Burwell told reporters Wednesday that even with current enrollment numbers, “the market is sustainable.” 

But she added that growth would help. “Certainly if one can add to the risk pool and change the risk pool, that’s something we want to do,” she said. Enrollment growth is just “one element of many” being used to stabilize the situation for insurers, she said. 

ObamaCare enrollment is far below initial Congressional Budget Office projections, which had forecast more than 20 million enrollees by this time. But some insurers have been able to adapt to a smaller and sicker market, using tactics like narrowing the number of doctors available to control costs and improving communication with consumers about their care.

The administration emphasizes that 20 million people have gained coverage from the law — including the marketplaces and Medicaid expansion — and the uninsured rate is at an all-time low.  

Still, the administration is trying to boost the number of young people signing up next year, partly through wider outreach. The number of young people enrolled has stayed flat in the last two years, and the administration is looking to change that.  

Tactics include a partnership with Twitch, a social platform for gamers, to raise awareness about coverage options, as well as a new emphasis on the financial penalty for lacking insurance. 

The administration has acknowledged that improvements are needed to the law, calling for a public option to increase competition among insurers and increased financial assistance to make coverage more affordable.
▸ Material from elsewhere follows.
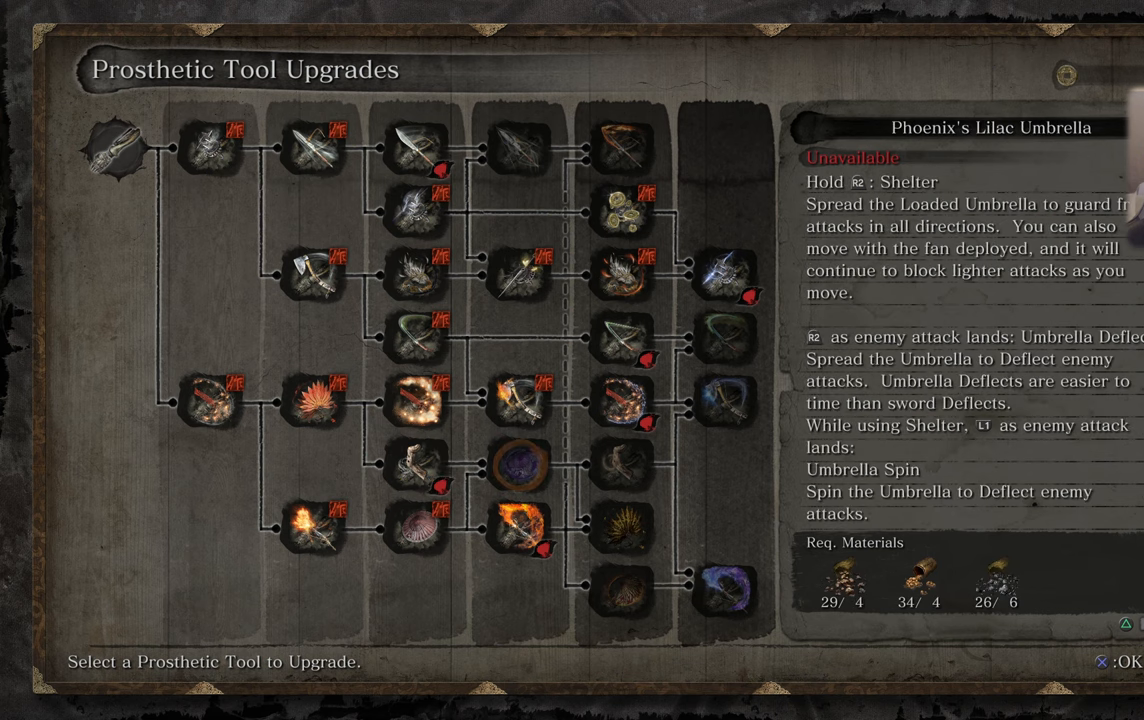
{"buttons": ["CIRCLE"], "left_stick": "center", "right_stick": "center", "events": [[50, "DPAD_DOWN", "down"], [150, "DPAD_DOWN", "up"], [450, "CIRCLE", "down"]]}
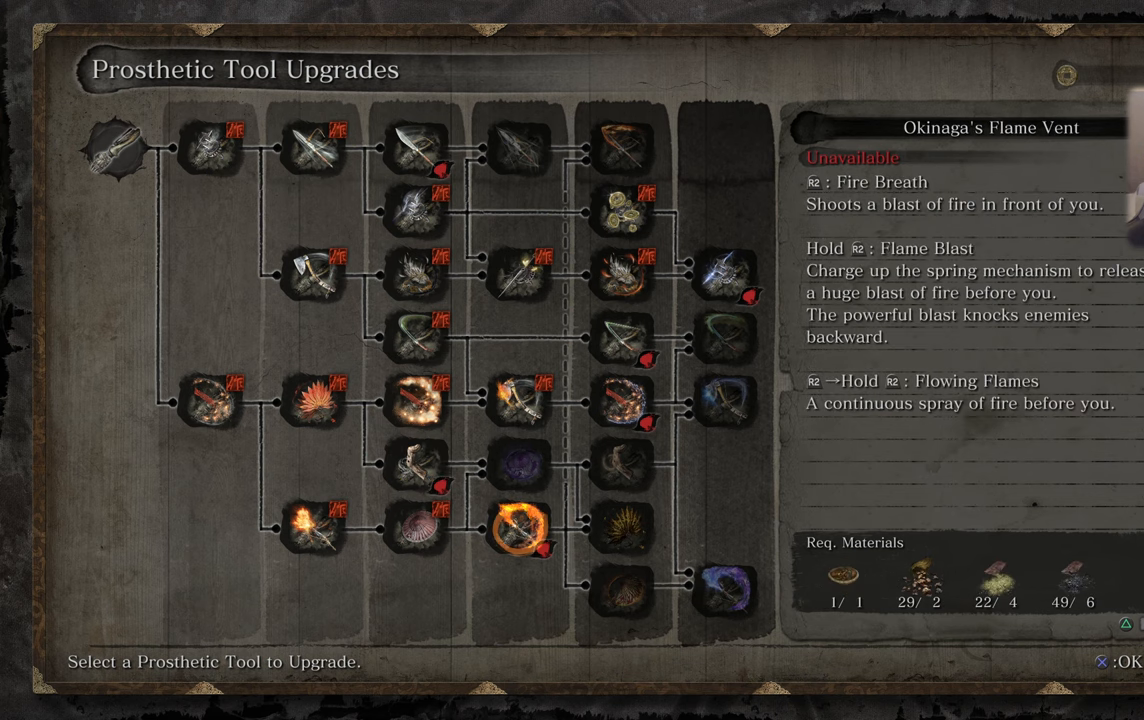
{"buttons": [], "left_stick": "center", "right_stick": "center", "events": [[66, "CIRCLE", "up"]]}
Democratic presidential nominee Hillary Clinton has made similar proposals, but they face stiff resistance from Republicans.  

“We are hopeful that soon, we’ll see bipartisan collaboration in Congress and the States that will help us make improvements to the law,” Burwell said. 

Burwell pointed to some steps the administration has already taken this year to stabilize the marketplaces. For example, HHS has tightened up the rules somewhat for extra signup periods, known as special enrollment periods (SEPs), that insurers say sick people are using to game the system. 

Michael Adelberg, a former HHS official under Obama now at FaegreBD, said if the administration “is successful in bringing in a million new younger and healthier enrollees during open enrollment, and curbs expensive SEP enrollment afterward, then 2017 will be the year that the exchange market starts to stabilize.”